Donna Fleming moved the resolution and George McGonigal seconded it. "The resolution is that we authorize the chair, to enter into agreements with the city to provide IURA staff assistance on city projects that align with the IURA mission statement," Fleming said prior to the discussion. The motion passed unanimously.

Nels, speaking for staff, summarized the agency's fiscal issue: the IURA historically used a portion of CDBG (20%) and HOME (10%) awards to cover planning and administrative operating expenses for roughly 3.6 full-time-equivalent positions. He told the committee those federal funds have been effectively flat for years while agency personnel costs have risen, pushing the agency toward an operating deficit. "We're diverging in terms of our revenues, our level, our expenses are going up, is the core problem," Nels said.

Nels said the agency holds about $450,000 in discretionary reserves built over 25 years that are eligible for administrative costs but that drawing those reserves down is not a sustainable long-term plan. He recommended seeking reimbursable arrangements with the city for services the IURA already provides in some cases, and said a Memorandum of Understanding (MOU) or an agreement with the city's planning division could be explored. "So the idea is to authorize me and, the chair to enter into agreements with the city, and actually, you know, seek them out essentially opportunities for where we can seek to be reimbursed for services we're providing on projects that have a lot of commonality," Nels said.

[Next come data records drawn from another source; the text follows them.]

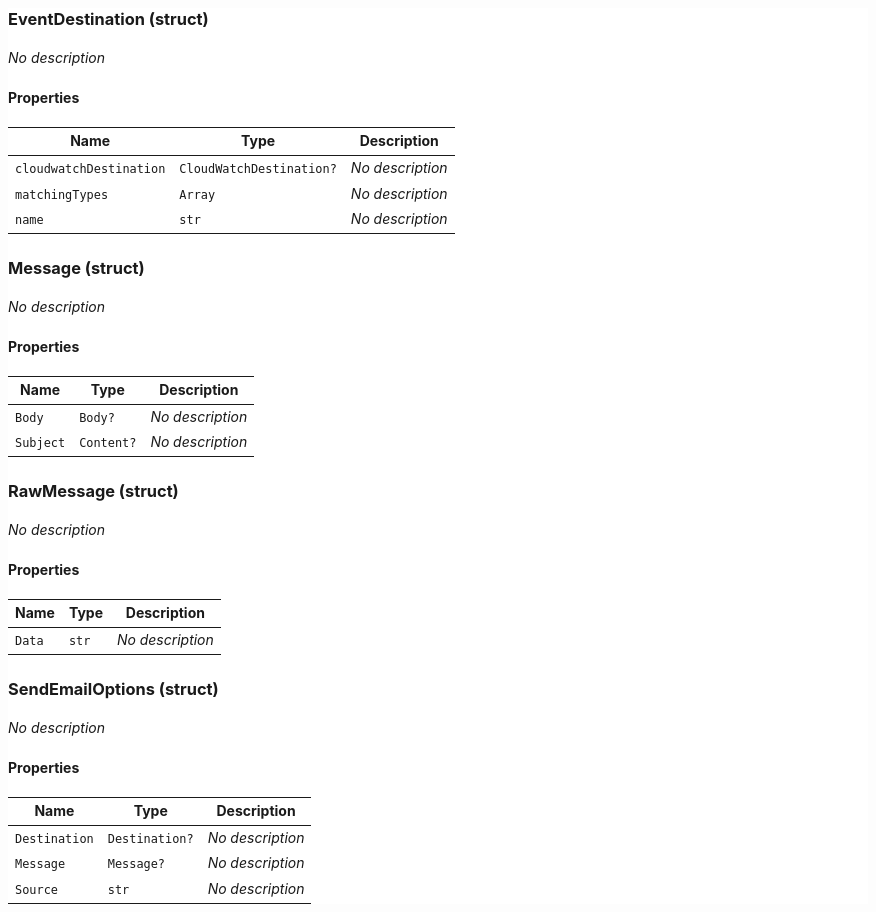 ### EventDestination (struct) <a class="wing-docs-anchor" id="@winglibs/ses.EventDestination"></a>

*No description*

#### Properties

| **Name** | **Type** | **Description** |
| --- | --- | --- |
| <code>cloudwatchDestination</code> | <code>CloudWatchDestination?</code> | *No description* |
| <code>matchingTypes</code> | <code>Array<str></code> | *No description* |
| <code>name</code> | <code>str</code> | *No description* |

### Message (struct) <a class="wing-docs-anchor" id="@winglibs/ses.Message"></a>

*No description*

#### Properties

| **Name** | **Type** | **Description** |
| --- | --- | --- |
| <code>Body</code> | <code>Body?</code> | *No description* |
| <code>Subject</code> | <code>Content?</code> | *No description* |

### RawMessage (struct) <a class="wing-docs-anchor" id="@winglibs/ses.RawMessage"></a>

*No description*

#### Properties

| **Name** | **Type** | **Description** |
| --- | --- | --- |
| <code>Data</code> | <code>str</code> | *No description* |

### SendEmailOptions (struct) <a class="wing-docs-anchor" id="@winglibs/ses.SendEmailOptions"></a>

*No description*

#### Properties

| **Name** | **Type** | **Description** |
| --- | --- | --- |
| <code>Destination</code> | <code>Destination?</code> | *No description* |
| <code>Message</code> | <code>Message?</code> | *No description* |
| <code>Source</code> | <code>str</code> | *No description* |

Committee members pressed staff on scope and control. McGonigal asked whether the IURA can refuse city requests; Nels said the agency retains control over staff deployment and could require that requests be routed to the full agency for approval if they become substantial. "The agency can decide how the staff is deployed," he said. "It should be a full decision of the full IRA, of course." The transcript also records discussion about overlap with a vacant economic development director position and the potential to redefine the agency’s role in economic development while seeking reimbursable services.

Nels noted possible revenue from large property sales or major urban-renewal projects but cautioned those are irregular. He also described examples of staff time that has not been reimbursed, including work on homeless encampment protocol and support for identifying sites for a potential public safety building, which draws on staff time without a clear billing mechanism. The committee directed staff to pursue discussions with the mayor, city manager, and planning director about reimbursable collaboration opportunities and to include options that could involve the town and county.

The resolution authorizes the chair to negotiate agreements; it does not obligate the agency to accept any particular terms or to begin work without IURA approval of assignments that may require billing. The vote was 3-0 in favor.